Rising activism among black people around unresolved issues of race in America seems to have left many of our lighter-hued brothers and sisters feeling uneasy. And that's a good thing.
Just days ago, rightwing talk show host Bill O'Reilly criticized the #BlacksLivesMatter movement for its "gestapo" tactics, saying the activists want to "tear down the country."
A couple of weeks ago, white progressives got upset when #BlackLivesMatter activists crashed their party at the Netroots Nation conference, demanding that democratic candidates Bernie Sanders and Martin O'Malley address systemic racism.
Even a good friend of mine, who lived among black people for much of his life, recently opined about an increased anger he senses among African Americans and how uncomfortable he now feels.
Well, white America: Welcome to our world.
And by welcome I don't mean welcome to the lives we live, because it's impossible to really walk in our shoes. But welcome to the feelings of discomfort we live with daily around issues of race, whether it means being followed around a store and treated like a suspect--I've been there many times--or, the fear of being pulled over by a cop and not knowing whether your skin color will lead to a demeaning, dehumanizing encounter or worse.
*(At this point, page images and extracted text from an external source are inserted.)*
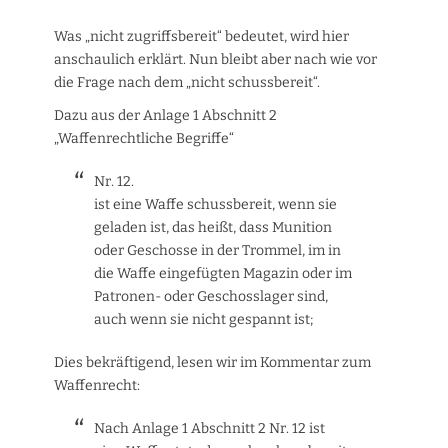
Was „nicht zugriffsbereit“ bedeutet, wird hier
anschaulich erklärt. Nun bleibt aber nach wie vor
die Frage nach dem „nicht schussbereit“.
Dazu aus der Anlage 1 Abschnitt 2
„Waffenrechtliche Begriffe“
Nr. 12.
ist eine Waffe schussbereit, wenn sie
geladen ist, das heißt, dass Munition
oder Geschosse in der Trommel, im in
die Waffe eingefügten Magazin oder im
Patronen- oder Geschosslager sind,
auch wenn sie nicht gespannt ist;
Dies bekräftigend, lesen wir im Kommentar zum
Waffenrecht:
Nach Anlage 1 Abschnitt 2 Nr. 12 ist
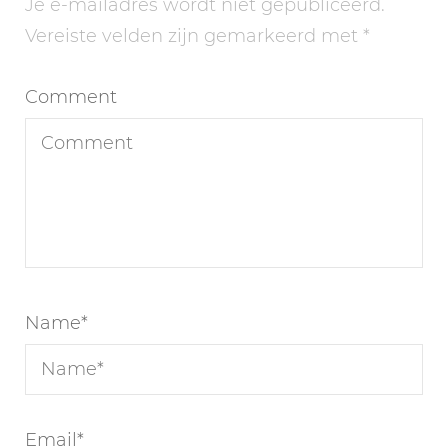
Je e-mailadres wordt niet gepubliceerd.
Vereiste velden zijn gemarkeerd met
*
Comment
Name
*
Email
*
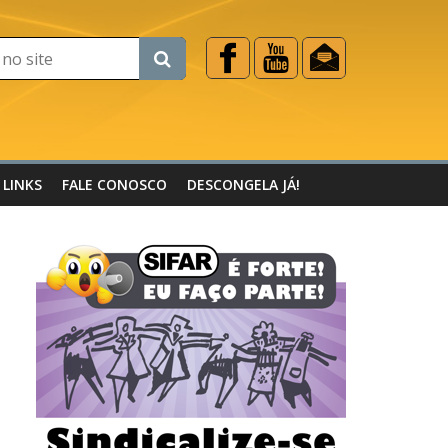
LINKS
FALE CONOSCO
DESCONGELA JÁ!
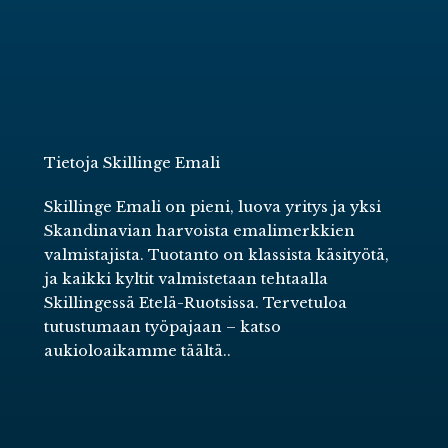
Tietoja Skillinge Emali
Skillinge Emali on pieni, luova yritys ja yksi
Skandinavian harvoista emalimerkkien
valmistajista. Tuotanto on klassista käsityötä,
ja kaikki kyltit valmistetaan tehtaalla
Skillingessä Etelä-Ruotsissa. Tervetuloa
tutustumaan työpajaan –
katso
aukioloaikamme täältä.
.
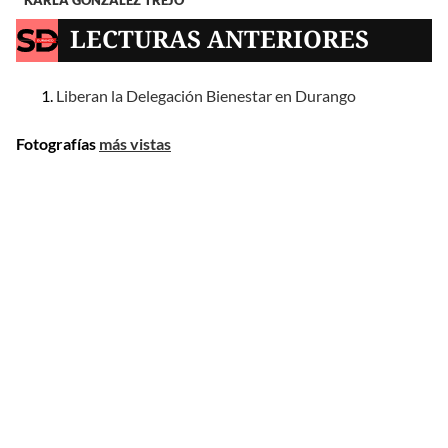
LECTURAS ANTERIORES
Liberan la Delegación Bienestar en Durango
Fotografías
más vistas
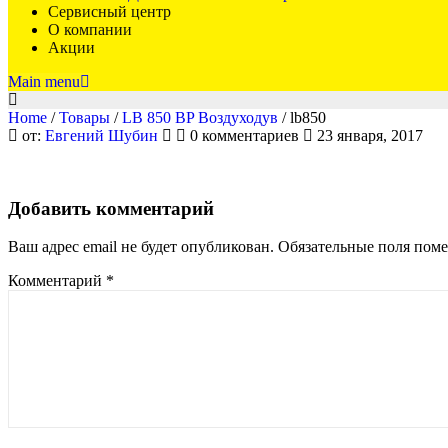
Сервисный центр
О компании
Акции
Main menu
Home
/
Товары
/
LB 850 BP Воздуходув
/
lb850
от:
Евгений Шубин
0 комментариев
23 января, 2017
LB850
Добавить комментарий
Ваш адрес email не будет опубликован.
Обязательные поля пом
Комментарий
*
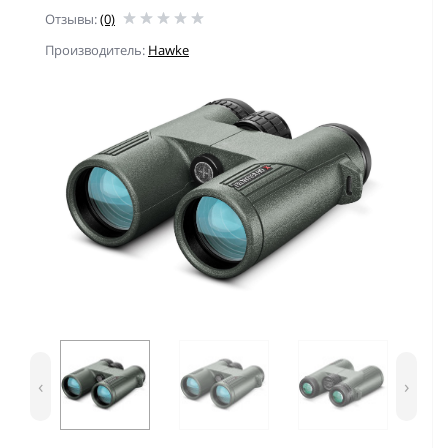
Отзывы:
(0)
Производитель:
Hawke
‹
›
We are uncomfortable with the unequal system of justice that allows an officer to choke a man to death, who poses no threat, in full view of the world while officers do almost nothing to save his life. And, to make matters worse, the officers still have their jobs and were not even charged, showing the world that in America black lives don't matter very much.
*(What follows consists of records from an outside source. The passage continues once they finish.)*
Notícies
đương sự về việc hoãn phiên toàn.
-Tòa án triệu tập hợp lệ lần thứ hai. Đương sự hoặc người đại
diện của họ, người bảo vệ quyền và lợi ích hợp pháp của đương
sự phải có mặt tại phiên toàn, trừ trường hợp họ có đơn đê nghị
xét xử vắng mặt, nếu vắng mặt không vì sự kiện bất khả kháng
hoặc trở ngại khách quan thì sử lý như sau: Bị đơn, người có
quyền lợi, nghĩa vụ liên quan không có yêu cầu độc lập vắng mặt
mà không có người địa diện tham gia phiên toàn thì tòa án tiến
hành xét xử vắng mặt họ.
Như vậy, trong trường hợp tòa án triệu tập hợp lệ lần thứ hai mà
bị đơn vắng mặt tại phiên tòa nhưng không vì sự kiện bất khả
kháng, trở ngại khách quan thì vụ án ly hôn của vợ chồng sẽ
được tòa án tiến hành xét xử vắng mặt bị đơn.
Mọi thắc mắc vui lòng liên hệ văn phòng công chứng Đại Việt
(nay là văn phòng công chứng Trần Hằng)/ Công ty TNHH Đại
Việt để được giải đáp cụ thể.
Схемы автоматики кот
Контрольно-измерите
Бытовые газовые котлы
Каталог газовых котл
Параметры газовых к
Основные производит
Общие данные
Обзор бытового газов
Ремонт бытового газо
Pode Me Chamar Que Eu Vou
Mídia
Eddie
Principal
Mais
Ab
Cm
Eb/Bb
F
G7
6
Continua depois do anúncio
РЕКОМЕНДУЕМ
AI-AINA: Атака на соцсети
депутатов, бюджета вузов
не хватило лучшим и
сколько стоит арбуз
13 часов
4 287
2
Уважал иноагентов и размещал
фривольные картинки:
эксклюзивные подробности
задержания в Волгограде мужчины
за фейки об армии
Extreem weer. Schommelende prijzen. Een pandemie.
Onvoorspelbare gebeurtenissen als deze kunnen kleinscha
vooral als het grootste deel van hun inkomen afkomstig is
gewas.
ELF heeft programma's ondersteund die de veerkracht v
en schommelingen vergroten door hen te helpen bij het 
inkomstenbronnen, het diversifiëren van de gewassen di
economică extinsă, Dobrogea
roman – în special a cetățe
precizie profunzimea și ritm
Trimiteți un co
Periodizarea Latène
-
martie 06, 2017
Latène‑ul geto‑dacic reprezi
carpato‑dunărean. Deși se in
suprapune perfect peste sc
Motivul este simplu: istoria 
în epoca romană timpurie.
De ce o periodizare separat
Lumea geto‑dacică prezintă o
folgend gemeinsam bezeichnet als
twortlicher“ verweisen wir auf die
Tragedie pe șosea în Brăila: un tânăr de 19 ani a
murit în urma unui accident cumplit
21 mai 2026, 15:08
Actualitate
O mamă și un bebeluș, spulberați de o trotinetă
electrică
We are uncomfortable with a Jim Crow system of justice that results in black people being far more likely to be stopped, arrested, jailed and imprisoned with longer sentences than white people in similar circumstances.
We are uncomfortable with the fact that no matter how qualified we are for a job we are more likely to face lengthier periods of unemployment than our white counterparts and that those of us with black-sounding names provide an excuse for our resumes to be ignored.
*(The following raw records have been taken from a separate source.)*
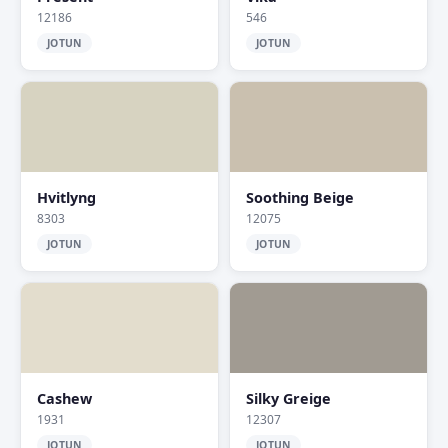
12186
546
JOTUN
JOTUN
Hvitlyng
Soothing Beige
8303
12075
JOTUN
JOTUN
Cashew
Silky Greige
1931
12307
JOTUN
JOTUN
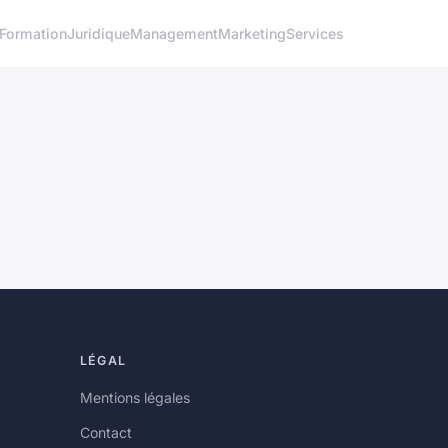
Formation
Juridique
Management
Marketing
Services
LÉGAL
Mentions légales
Contact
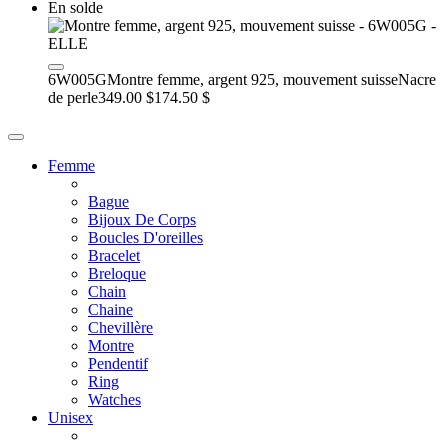
En solde
6W005G
Montre femme, argent 925, mouvement suisse
Nacre
de perle
349.00 $
174.50 $
Femme
Bague
Bijoux De Corps
Boucles D'oreilles
Bracelet
Breloque
Chain
Chaine
Chevillère
Montre
Pendentif
Ring
Watches
Unisex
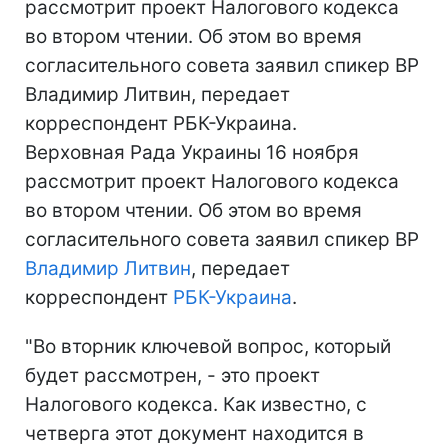
рассмотрит проект Налогового кодекса
во втором чтении. Об этом во время
согласительного совета заявил спикер ВР
Владимир Литвин, передает
корреспондент РБК-Украина.
Верховная Рада Украины 16 ноября
рассмотрит проект Налогового кодекса
во втором чтении. Об этом во время
согласительного совета заявил спикер ВР
Владимир Литвин
, передает
корреспондент
РБК-Украина
.
"Во вторник ключевой вопрос, который
будет рассмотрен, - это проект
Налогового кодекса. Как известно, с
четверга этот документ находится в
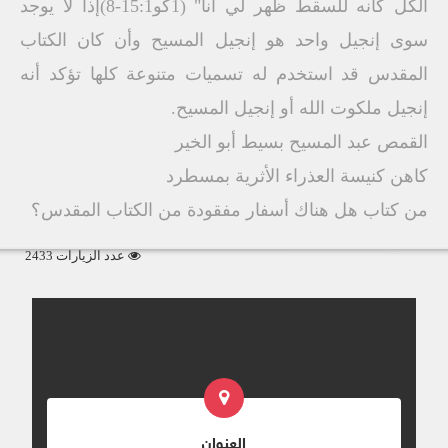
الكل كأنه للسقط ظهر لي أنا" (1كو15:1-8)إذا لا يوجد
سوى إنجيل واحد هو إنجيل المسيح وأن كان الكتاب
المقدس قد استخدم له تسميات متنوعة كلها تؤكد أنه
إنجيل ملكوت الله أو إنجيل المسيح.
القمص عبد المسيح بسيط أبو الخير
كاهن كنيسة العذراء الأثرية بمسطرد
من كتاب هل هناك أسفار مفقودة من الكتاب المقدس؟
عدد الزيارات 2433
العنوان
We are uncomfortable with the housing discrimination that leads to segregated communities, jobs and capital flight and under-resourced schools. And ridiculous policies like a "poor door" to separate us from them.
And we know that even decisions about where toxic waste sites, landfills and highways are placed, often involve race and ideas about whose lives matter most and whose lives matter least.
Even medical doctors who enter what we think of as the most noble of professions, who take an oath to do no harm, have been shown to undervalue black life, offering worse care to African Americans than they do whites.
We are "sick and tired of being sick and tired", as civil rights icon Fannie Lou Hamer once said.
That statement delivered in 1964 at the Democratic National Convention is as reflective of black feelings now as it was then. And that's because racism is still so real.
While the Civil Rights Movement was focused on ending a system of legally enforced apartheid and gaining political power, we are now focusing on ending bias--both conscious and unconscious-- in all its forms and ensuring that all laws, policies and practices are racially just.
We will no longer remain silent or be told by any candidates, elected officials or political parties that we should suffer oppression silently and avoid the uncomfortable subject of race for the political benefit of others.
We have been uncomfortable for far too long. We have been too quiet and mannerly. And the decades-long collective passivity on race has been, literally, killing us.
The silence of whites on race and refusal to address race props up an unjust system that promotes white privilege.
So, to white Americans who are uncomfortable, I say: welcome to our world. You may be uncomfortable for a while until we make America a truly fair and racially just society.